### TO-DO ITEM
If a record holds a picture, drop the picture and copy everything else exactly.

BEGIN MATERIAL FOR THIS TASK

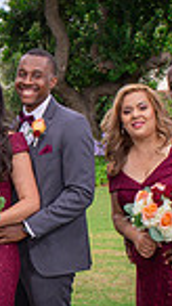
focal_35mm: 100
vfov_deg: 21.3
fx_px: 812
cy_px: 180
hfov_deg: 11.7
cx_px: -65
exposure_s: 1/250
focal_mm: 24
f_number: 8
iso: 400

END MATERIAL FOR THIS TASK

### TASK SOLUTION
focal_35mm: 100
vfov_deg: 21.3
fx_px: 812
cy_px: 180
hfov_deg: 11.7
cx_px: -65
exposure_s: 1/250
focal_mm: 24
f_number: 8
iso: 400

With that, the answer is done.